**Exercise prompt:**
Scan the material below for "size", then return each line that contains it.

**Records for the task:**
☆ ☆ ☆ ☆ ☆

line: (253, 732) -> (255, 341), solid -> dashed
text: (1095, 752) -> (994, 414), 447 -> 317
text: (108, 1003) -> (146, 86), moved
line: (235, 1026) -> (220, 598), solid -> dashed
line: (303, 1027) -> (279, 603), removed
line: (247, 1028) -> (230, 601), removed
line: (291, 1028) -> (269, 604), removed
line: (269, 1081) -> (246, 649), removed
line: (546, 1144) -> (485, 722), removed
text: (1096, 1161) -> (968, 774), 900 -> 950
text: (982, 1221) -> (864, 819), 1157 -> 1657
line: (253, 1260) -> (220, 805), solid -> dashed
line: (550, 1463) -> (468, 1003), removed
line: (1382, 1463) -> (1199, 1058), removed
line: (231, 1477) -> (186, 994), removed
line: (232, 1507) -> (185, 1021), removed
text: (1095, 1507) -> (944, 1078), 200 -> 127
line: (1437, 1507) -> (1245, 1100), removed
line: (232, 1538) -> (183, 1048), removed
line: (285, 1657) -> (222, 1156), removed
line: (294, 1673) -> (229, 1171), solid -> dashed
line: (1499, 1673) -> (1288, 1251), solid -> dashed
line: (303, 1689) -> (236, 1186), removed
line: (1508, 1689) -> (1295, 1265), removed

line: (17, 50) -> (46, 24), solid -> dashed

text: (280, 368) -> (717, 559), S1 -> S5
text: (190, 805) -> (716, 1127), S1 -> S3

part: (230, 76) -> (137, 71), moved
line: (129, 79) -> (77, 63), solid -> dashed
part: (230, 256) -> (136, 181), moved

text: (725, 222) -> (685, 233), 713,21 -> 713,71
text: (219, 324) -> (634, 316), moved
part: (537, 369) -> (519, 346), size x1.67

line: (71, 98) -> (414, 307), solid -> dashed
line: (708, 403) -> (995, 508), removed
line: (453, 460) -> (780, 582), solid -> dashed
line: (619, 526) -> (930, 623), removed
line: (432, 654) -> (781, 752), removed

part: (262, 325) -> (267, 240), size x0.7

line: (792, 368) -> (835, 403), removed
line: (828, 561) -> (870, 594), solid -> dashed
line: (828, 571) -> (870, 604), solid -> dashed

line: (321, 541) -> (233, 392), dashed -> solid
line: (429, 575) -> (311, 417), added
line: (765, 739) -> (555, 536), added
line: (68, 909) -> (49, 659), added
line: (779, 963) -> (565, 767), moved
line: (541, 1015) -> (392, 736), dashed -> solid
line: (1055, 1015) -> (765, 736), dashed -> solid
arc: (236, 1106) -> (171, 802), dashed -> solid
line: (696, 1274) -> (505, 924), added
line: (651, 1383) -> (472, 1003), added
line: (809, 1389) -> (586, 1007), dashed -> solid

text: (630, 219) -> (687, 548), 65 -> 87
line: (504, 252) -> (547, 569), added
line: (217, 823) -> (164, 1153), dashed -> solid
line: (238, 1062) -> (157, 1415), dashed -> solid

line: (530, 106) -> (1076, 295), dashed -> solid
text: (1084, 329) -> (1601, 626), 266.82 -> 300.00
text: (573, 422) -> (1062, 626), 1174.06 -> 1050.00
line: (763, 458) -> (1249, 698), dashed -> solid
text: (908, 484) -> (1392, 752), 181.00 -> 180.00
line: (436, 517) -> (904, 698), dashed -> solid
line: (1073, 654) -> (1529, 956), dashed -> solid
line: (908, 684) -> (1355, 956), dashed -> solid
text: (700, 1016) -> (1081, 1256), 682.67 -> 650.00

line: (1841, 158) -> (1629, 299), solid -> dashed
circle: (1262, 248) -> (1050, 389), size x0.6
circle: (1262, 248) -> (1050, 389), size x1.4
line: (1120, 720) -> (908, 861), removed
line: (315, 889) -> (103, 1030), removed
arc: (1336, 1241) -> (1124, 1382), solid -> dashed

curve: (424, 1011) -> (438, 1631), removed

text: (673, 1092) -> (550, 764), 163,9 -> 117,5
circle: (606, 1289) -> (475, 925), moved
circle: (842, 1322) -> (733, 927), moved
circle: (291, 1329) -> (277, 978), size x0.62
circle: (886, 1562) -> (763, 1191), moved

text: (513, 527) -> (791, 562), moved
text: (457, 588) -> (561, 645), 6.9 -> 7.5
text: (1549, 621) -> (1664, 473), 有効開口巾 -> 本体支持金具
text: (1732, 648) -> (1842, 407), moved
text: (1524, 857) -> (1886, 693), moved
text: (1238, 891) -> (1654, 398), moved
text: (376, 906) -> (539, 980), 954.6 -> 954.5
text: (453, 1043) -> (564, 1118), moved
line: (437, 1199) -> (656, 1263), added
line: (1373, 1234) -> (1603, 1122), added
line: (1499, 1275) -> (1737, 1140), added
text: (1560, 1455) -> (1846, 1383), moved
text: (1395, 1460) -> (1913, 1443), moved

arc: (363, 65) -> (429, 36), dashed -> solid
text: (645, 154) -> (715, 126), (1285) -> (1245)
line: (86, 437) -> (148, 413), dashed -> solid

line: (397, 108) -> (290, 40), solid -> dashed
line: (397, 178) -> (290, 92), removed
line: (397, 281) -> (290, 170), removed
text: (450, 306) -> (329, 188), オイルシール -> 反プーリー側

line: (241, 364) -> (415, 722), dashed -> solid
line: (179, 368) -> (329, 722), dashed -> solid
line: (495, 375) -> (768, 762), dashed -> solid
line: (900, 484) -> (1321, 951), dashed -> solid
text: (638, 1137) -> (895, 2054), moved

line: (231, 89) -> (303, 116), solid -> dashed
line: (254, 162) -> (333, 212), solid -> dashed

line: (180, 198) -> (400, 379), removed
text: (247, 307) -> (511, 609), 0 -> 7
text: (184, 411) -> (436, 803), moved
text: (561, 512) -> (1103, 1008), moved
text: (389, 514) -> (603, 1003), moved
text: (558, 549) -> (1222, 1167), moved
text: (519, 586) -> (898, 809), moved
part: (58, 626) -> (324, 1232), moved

☆ ☆ ☆ ☆ ☆

**Answer space:**
part: (537, 369) -> (519, 346), size x1.67
part: (262, 325) -> (267, 240), size x0.7
circle: (1262, 248) -> (1050, 389), size x0.6
circle: (1262, 248) -> (1050, 389), size x1.4
circle: (291, 1329) -> (277, 978), size x0.62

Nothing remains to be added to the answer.